Но никому не было дела до ее дум и желаний, а ей самой сейчас было не под силу вернуться в еще недавно цветущий, бурливший жизнью город Чолулу. Долго стояла Малиналли на берегу реки бок о бок с конем Кортеса. Не хотелось ни возвращаться в город, ни даже идти куда глаза глядят. Вокруг них вдруг закружились бабочки. Их нежные крылья были испачканы кровью. Малиналли вновь заплакала — вот только в глазах ее больше не было слез, и плач ее был похож на стон, на отчаянный крик. Больше всего на свете ей захотелось исчезнуть, унестись, ничего не видеть, не слышать, ни о чем не знать. И разум подчинился ее желанию. Малиналли вдруг перенеслась в тот день, когда она еще вместе с любимой бабушкой отправилась в путь к тому священному месту, где останавливались на отдых перелетные бабочки.

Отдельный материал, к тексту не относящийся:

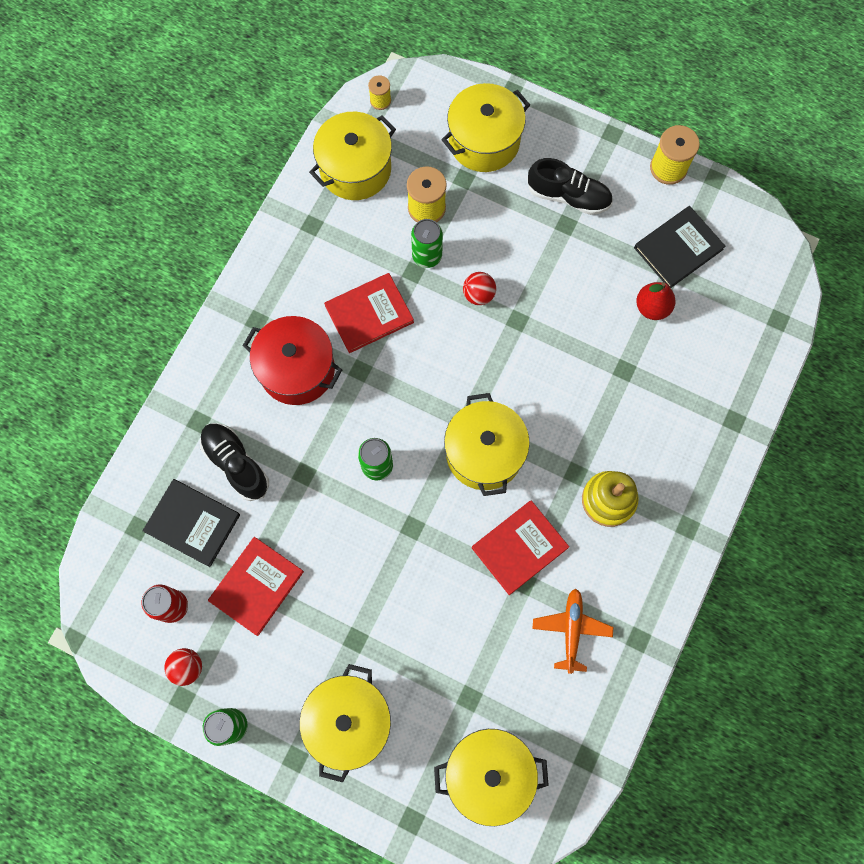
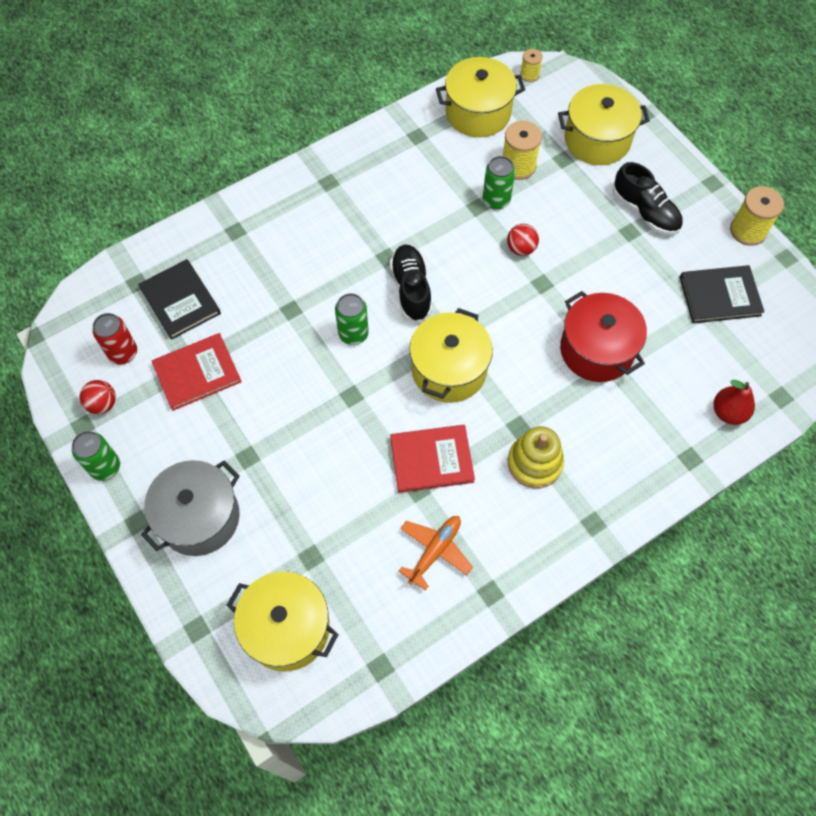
camera: 30 degrees right, 10 degrees down
(236, 464) = (243, 275): black shoe -> black shoe (411, 289)
(297, 369) = (336, 232): red pot -> red pot (597, 350)
(349, 721) = (199, 517): yellow pot -> grey pot
(369, 314) = (421, 220): red book -> none
(652, 307) = (668, 330): red pear -> red pear (728, 412)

Этот день был одним из самых счастливых в ее жизни. Весна была в самом разгаре. Бабушка нарядила Малиналли во все белое, надела ей на шею бусы из разноцветных перышек, а на запястья и щиколотки — жадеитовые браслеты. С замирающим от радости сердцем девочка слушала слова бабушки. Та сказала, что прекрасные королевские бабочки опять вернулись и она отведет внучку к тому месту, где эти чудесные странницы останавливаются на отдых. Малиналли никак не могла понять, почему бабочки каждый год улетают, а затем возвращаются. «Почему они не остаются жить там, где их дом? — спросила она у бабушки. — Мы бы тогда могли смотреть на них каждый день». Бабушка объяснила ей, что бабочки, точно так же, как и многие птицы, любят путешествовать, а дальние странствия — дело хорошее. Тот, кого несет на своих плечах ветер, обретает себя, становится сильнее и прекраснее. Каждый полет бабочек — это их борьба за жизнь. Они перелетают туда, где больше цветов, где тепло и где они не умрут от зимних холодов. Путешествуя с места на место, они исполняют священный обет жизни.